– Сесть!
Осужденный восточной наружности помогает подняться кричащему от боли товарищу, и они оба садятся на холодную металлическую скамейку под свет лампы.
Михаил Григорьевич садится на табуретку с другой стороны стола.
Часть его лица освещает лампа, остальная часть прячется в тени, отчего полковник выглядит еще более пугающе.
Он машинально проделывает свой ритуал. Достает папиросу, подвигает пепельницу ближе к собеседникам, но им закурить не предлагает.
Он зажигает спичку, медленно прикуривает.
Смотрит на огонь.
Наблюдает, как догорает, чернеет и закручивается деревянная палочка в его пальцах.
Он пригибает губу и с силой выдувает дым себе на грудь.
Михаил Григорьевич смотрит на осужденных своим стальным взглядом и спокойным холодным тоном произносит:
– Предлагаю вам сразу во всем сознаться.
Вика в ужасе закрывает тетрадь.
На часах полшестого утра.
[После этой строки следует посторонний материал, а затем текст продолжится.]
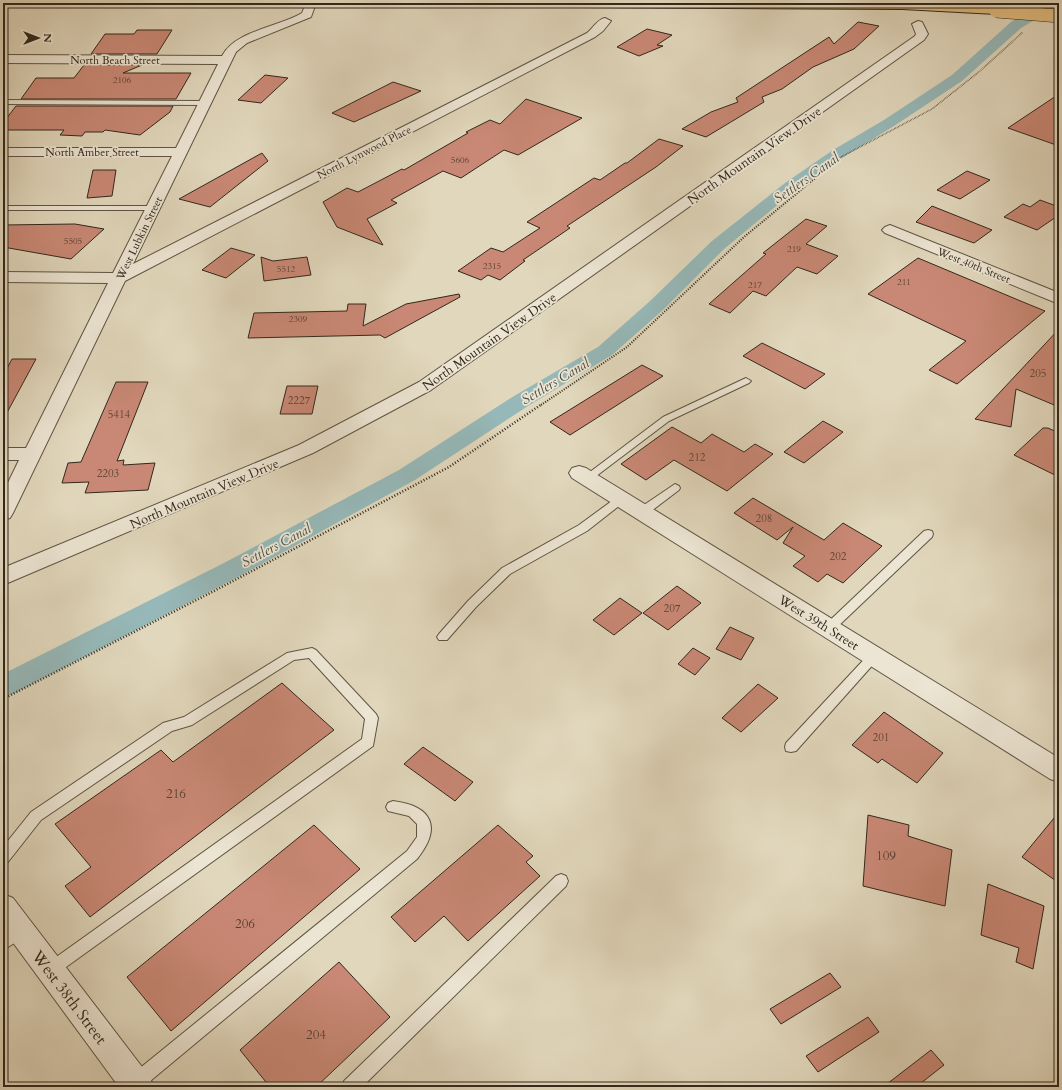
<svg xmlns="http://www.w3.org/2000/svg" width="1062" height="1090" font-family="Cardo,serif">
  <style>
    .lines { fill: none; stroke-linecap: round; stroke-linejoin: round }
    .canal { fill: #96b8b8; fill-rule: evenodd }
    .building { fill: #c98875; stroke: #32281b }
    .lane-casing { stroke: #5e5443; stroke-width: 2 }
    .street-casing { stroke: #5e5443; stroke-width: 2 }
    .primary-casing { stroke: #32281b; stroke-width: 2 }
    .path-far2 { stroke: #32281b; stroke-width: 1.5; stroke-dasharray: 0.5 1; stroke-linecap: butt }
    .path-far1 { stroke: #32281b; stroke-width: 2; stroke-dasharray: 1 1.5; stroke-linecap: butt }
    .path { stroke: #32281b; stroke-width: 2.5; stroke-dasharray: 1 2; stroke-linecap: butt }
    .lane { fill: #ece5d3; fill-rule: evenodd }
    .street { fill: #ece5d3; fill-rule: evenodd }
    .primary { fill: #e0bc7e; fill-rule: evenodd }
    .primary-bridge-casing { stroke: #32281b; stroke-width: 14; stroke-linecap: butt }
    .primary-bridge { stroke: #e0bc7e; stroke-width: 13 }
    .labels { text-anchor: middle; stroke-width: 3.5; stroke-linejoin: round; paint-order: stroke }
    .far-number-label { font-size: 9px; fill: #584032 }
    .far-street-label { font-size: 11px; fill: #32281b; stroke: #ece5d3 }
    .number-label { font-size: 11px; fill: #584032 }
    .street-label { font-size: 13px; fill: #32281b; stroke: #ece5d3 }
    .near-number-label { font-size: 13px; fill: #584032 }
    .water-label { font-size: 14px; font-style: italic; fill: #4b4c42; stroke: #ece5d3 }
    .near-street-label { font-size: 16px; fill: #32281b; stroke: #ece5d3 }
  </style>
  <rect width="100%" height="100%" fill="#e1d7bc"/>
  <filter id="stains"><feTurbulence type="fractalNoise" baseFrequency=".005" numOctaves="4"/><feColorMatrix values="0 0 0 0 .2 0 0 0 0 .09 0 0 0 0 .02 0 0 0 .5 -.17"/></filter>
  <radialGradient id="worn" r=".72"><stop offset=".6" stop-color="#630" stop-opacity="0"/><stop offset="1" stop-color="#630" stop-opacity=".3"/></radialGradient>
  <g class="lines">
    <path class="canal" d="M1055 3H1059V10L1031 22 1021 28 962 81 894 126 845 156 797 189 724 249 663 310 612 355 528 406 415 480 238 577 13 694 3 697V674L220 565 399 470 514 396 598 347 649 302 712 241 785 183 833 150 884 120 952 75 1011 22 1021 16Z"/>
  </g>
  <g class="building">
    <path d="M858 22 879 26 854 49 813 67 782 89 762 97 764 102 706 137 682 129 711 112 738 102 736 98 829 37 834 44Z"/>
    <path d="M647 29 672 35 657 45 663 46 639 56 617 47Z"/>
    <path d="M137 30H172L157 54H91L105 34H134Z"/>
    <path d="M84 65H142L123 73H191L176 99H21L36 78H74Z"/>
    <path d="M265 75 288 78 261 103 238 100Z"/>
    <path d="M393 82 421 91 354 122 332 113Z"/>
    <path d="M1059 94V146L1008 128Z"/>
    <path d="M526 99 582 118 518 155 504 150 461 178 443 171 391 200 397 203 367 219 383 245 337 227 323 202 347 188 358 192 402 169 404 170 468 133 466 132 490 120 500 124Z"/>
    <path d="M16 106H173L170 112 140 135 105 130 103 132H85L82 136 60 135 64 130H3V123Z"/>
    <path d="M659 139 683 146 656 167 567 226 570 228 523 260 525 261 500 280 488 275 481 280 458 271 491 248 503 252 540 228 527 222 594 178 600 180 625 163H627Z"/>
    <path d="M262 153 268 161 210 207 179 199Z"/>
    <path d="M93 170H116L112 196 87 198Z"/>
    <path d="M967 171 990 180 960 199 937 190Z"/>
    <path d="M1040 200 1059 207V215L1037 230 1004 217 1023 204 1030 207Z"/>
    <path d="M932 206 992 230 974 243 916 222Z"/>
    <path d="M806 219 827 226 806 244 838 256 817 274 797 267 766 296 753 291 730 313 709 304 766 254 763 253Z"/>
    <path d="M75 224 104 229 71 259 3 247V225Z"/>
    <path d="M231 248 255 255 226 278 202 270Z"/>
    <path d="M261 257 273 261 307 257 311 275 264 281Z"/>
    <path d="M918 258 1023 302 1045 311 957 384 929 370 966 341 868 294Z"/>
    <path d="M459 294 460 297 385 338 380 335 248 338 254 313 347 311 348 304H366L363 326 406 304Z"/>
    <path d="M1059 329V407L1016 389 1011 427 975 419Z"/>
    <path d="M762 343 825 374 805 389 743 356Z"/>
    <path d="M12 359H36L3 420V376Z"/>
    <path d="M642 365 663 376 570 435 550 422Z"/>
    <path d="M116 382H148L117 461 124 460 123 465 155 463 148 490 85 493 89 482 62 483 68 463 81 462Z"/>
    <path d="M287 386H318L312 414H280Z"/>
    <path d="M823 421 843 432 804 463 784 452Z"/>
    <path d="M672 427 701 443 712 434 744 452 755 444 773 454 727 491 674 460 646 480 621 464Z"/>
    <path d="M1043 428H1048L1059 433V477L1014 455Z"/>
    <path d="M753 498 824 540 843 523 882 546 843 583 827 574 818 582 793 566 805 556 783 543 793 527 777 540 734 513Z"/>
    <path d="M677 586 701 603 668 630 643 613Z"/>
    <path d="M620 598 642 613 614 635 593 620Z"/>
    <path d="M730 627 754 638 741 660 716 649Z"/>
    <path d="M693 648 710 658 695 675 678 664Z"/>
    <path d="M282 683 334 730 90 917 65 886 91 867 55 824 161 750 173 762Z"/>
    <path d="M758 684 778 698 741 732 722 718Z"/>
    <path d="M884 712 943 753 917 783 882 759 878 763 852 745Z"/>
    <path d="M423 747 473 782 455 801 404 764Z"/>
    <path d="M1059 812V883L1022 857Z"/>
    <path d="M868 815 909 825 908 836 952 850 945 906 863 886Z"/>
    <path d="M314 825 360 869 171 1031 127 977Z"/>
    <path d="M498 825 533 856 526 862 540 876 468 941 444 916 415 942 391 917Z"/>
    <path d="M988 884 1044 906 1033 969 1016 962 1019 948 981 935Z"/>
    <path d="M339 962 390 1017 316 1087H270L240 1050Z"/>
    <path d="M830 973 841 987 781 1024 770 1009Z"/>
    <path d="M868 1017 879 1032 818 1072 806 1056Z"/>
    <path d="M931 1050 944 1065 916 1087H883Z"/>
  </g>
  <g class="lines">
    <defs>
      <g id="lane">
        <path d="M3 100 205 101 208 103 205 105 3 104Z"/>
        <path d="M3 206H153L157 208 153 210H3Z"/>
        <path d="M746 378 751 381 749 383 669 421 591 480 587 481 582 478 663 417Z"/>
        <path d="M675 484 679 486 680 488 679 490 646 515H638L637 512 638 509Z"/>
        <path d="M620 495 624 496 625 499 624 502 587 531 510 574 476 607 447 640H439L437 637 439 634 468 601 502 568 579 525Z"/>
        <path d="M928 530 932 531 933 534 932 537 833 631H825L823 628 825 625 924 531Z"/>
        <path d="M312 648 316 650 376 714 378 718 373 746 55 975 50 977 45 975 42 970 45 965 362 739 365 719 309 658 294 660 192 725 172 731 41 820 8 862 3 864V847L31 812 163 723 184 717 287 653Z"/>
        <path d="M874 651 878 653 880 656 878 659 796 751 791 752 786 751 785 747 786 743 870 653Z"/>
        <path d="M393 801C433 806 442 828 417 859L143 1087H129L127 1083 129 1077 407 851 417 837V824L409 816 388 811 386 807 388 803Z"/>
        <path d="M561 874 566 876 568 881 566 886 362 1087H342L344 1081 556 876Z"/>
        <path d="M21 924 26 926 28 931 26 936 3 950V934Z"/>
      </g>
      <g id="street">
        <path d="M306 3H316L311 17 247 43 236 52 133 264 587 33C593 28 598 19 605 18L611 21 603 31 595 37 125 281 13 513 10 518 3 520V493L19 460H3V448H26L108 283 3 282V272L113 273 172 156H3V148H176L218 64 3 63V55L222 56C235 31 278 27 302 13Z"/>
        <path d="M918 21 922 22 928 34 924 40 431 390 313 453 3 585V568L299 445 419 382 915 36 916 34 912 24Z"/>
        <path d="M890 225 1059 293V304L885 233 882 230 885 227Z"/>
        <path d="M579 466 586 468 1059 758V782L1050 779 572 478 569 473 572 468Z"/>
        <path d="M3 894 13 898 149 1076 154 1087H119L3 929Z"/>
      </g>
      <g id="primary">
        <path d="M3 3H318L312 6H3Z"/>
        <path d="M399 3H910L996 8 1002 11 996 14 902 9 405 6Z"/>
        <path d="M985 3H1025L1059 7V13L991 6Z"/>
      </g>
    </defs>
    <use href="#lane" class="lane-casing"/>
    <use href="#street" class="street-casing"/>
    <use href="#primary" class="primary-casing"/>
    <path class="path-far2" d="M818 176 841 157 932 109 980 71 1023 32"/>
    <path class="path-far1" d="M541 405 627 347 744 237 819 175"/>
    <path class="path" d="M3 699 216 590 449 467 542 404"/>
    <use href="#lane" class="lane"/>
    <use href="#street" class="street"/>
    <use href="#primary" class="primary"/>
    <defs>
      <path id="primary-bridge" d="M996 11 1059 16"/>
    </defs>
    <use href="#primary-bridge" class="primary-bridge-casing"/>
    <use href="#primary-bridge" class="primary-bridge"/>
  </g>
  <g class="labels">
    <g class="far-number-label">
      <text x="122" y="83">2106</text>
      <text x="460" y="163">5606</text>
      <text x="73" y="244">5505</text>
      <text x="794" y="252">219</text>
      <text x="492" y="269">2315</text>
      <text x="286" y="272">5512</text>
      <text x="904" y="285">211</text>
      <text x="755" y="288">217</text>
      <text x="298" y="322">2309</text>
    </g>
    <g class="far-street-label">
      <text x="115" y="64">North Beach Street</text>
      <text x="92" y="156">North Amber Street</text>
      <text transform="translate(364 152) rotate(-27)" y="4">North Lynwood Place</text>
      <text transform="translate(139 238) rotate(-64)" y="4">West Lubkin Street</text>
      <text transform="translate(974 265) rotate(22)" y="4">West 40th Street</text>
    </g>
    <g class="number-label">
      <text x="1038" y="377">205</text>
      <text x="299" y="404">2227</text>
      <text x="119" y="418">5414</text>
      <text x="697" y="461">212</text>
      <text x="108" y="477">2203</text>
      <text x="764" y="522">208</text>
      <text x="838" y="560">202</text>
      <text x="672" y="612">207</text>
      <text x="881" y="741">201</text>
    </g>
    <g class="street-label">
      <text transform="translate(754 155) rotate(-35)" y="5">North Mountain View Drive</text>
      <text transform="translate(489 341) rotate(-35)" y="5">North Mountain View Drive</text>
      <text transform="translate(204 493) rotate(-23)" y="5">North Mountain View Drive</text>
      <text transform="translate(819 622) rotate(32)" y="5">West 39th Street</text>
    </g>
    <g class="near-number-label">
      <text x="176" y="798">216</text>
      <text x="886" y="860">109</text>
      <text x="245" y="928">206</text>
      <text x="316" y="1039">204</text>
    </g>
    <g class="water-label">
      <text transform="translate(806 178) rotate(-35)" y="5">Settlers Canal</text>
      <text transform="translate(555 381) rotate(-31)" y="5">Settlers Canal</text>
      <text transform="translate(276 545) rotate(-28)" y="5">Settlers Canal</text>
    </g>
    <g class="near-street-label">
      <text transform="translate(70 997) rotate(53)" y="6">West 38th Street</text>
    </g>
  </g>
  <rect width="1062" height="1090" fill="none" stroke="#e1d7bc" stroke-width="16"/>
  <rect x="4" y="4" width="1054" height="1082" fill="none" stroke="#32281b" stroke-width="2"/>
  <rect x="8" y="8" width="1046" height="1074" fill="none" stroke="#32281b"/>
  <g transform="translate(38 38) rotate(90)" stroke="#ece5d3" stroke-width="3" paint-order="stroke">
  <path d="M0-3L7 15L0 10L-7 15Z" fill="#32281b"/>
  <text y="-6" font-size="11" font-weight="bold" text-anchor="middle" fill="#32281b">N</text>
  </g>
  <rect width="100%" height="100%" filter="url(#stains)"/>
  <rect width="100%" height="100%" fill="url(#worn)"/>
</svg>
Она всю ночь, не смыкая глаз, читала проклятый секретный дневник.
Она читала, продиралась через порой неразборчивый почерк и не хотела верить.
Девушка до последнего надеялась, что этот свихнувшийся энкэвэдэшник всего лишь однофамилец. Что настоящий прадед, родственник ее будущего ребенка – младший лейтенант Науменко, или помощник коменданта, или хотя бы рядовой охранник.
Вика прячет проклятую синюю тетрадь обратно под кровать к остальным документам.
Она забирается под одеяло.
Ее тело колотится.
Лучше спрятать чертовы документы куда подальше и больше никогда о них не вспоминать и не открывать их.
Вика не была слишком впечатлительной, ее не испугать простым фильмом ужасов или страшной повестью. Но этот дневник наводит на нее жуть. Там не выдумки, там все по правде.
Лучше выбросить, лучше уничтожить.
Дневник не дает ответы, он лишь больше поднимает вопросов.
Почему отец Влада бросил своего ребенка? Что могло заставить его совершить столь ужасный поступок, тем более если он сам пишет, как любил своего сына? Для чего он описывает все те ужасы, которые натворил Михаил Григорьевич?
Ничего не понятно.
И Вика до сих пор не может разобраться, почему же покончил с собой ее любимый Влад.
Нужно перестать думать о письме.
Нужно постараться и переключиться.
Как звали того парня, который так навязчиво ухаживал за ней в школе? Он еще обещал хранить ей верность до конца своих дней, несмотря на то, что со стороны Вики не было ни намека на взаимность. Стас? Витя? Девушка не может вспомнить. Единственное имя, что сейчас приходит ей на ум, – проклятое «Михаил Григорьевич».
Вика не уснет. Да и уже нет смысла пытаться. Через час вставать, чтобы приготовить на всех завтрак.
Она лежит и смотрит в потолок.
Девушка не выключает в комнате свет. Она боится закрыть глаза. Она боится, что оторванная голова с той ужасной черно-белой фотографии вновь всплывет в ее памяти.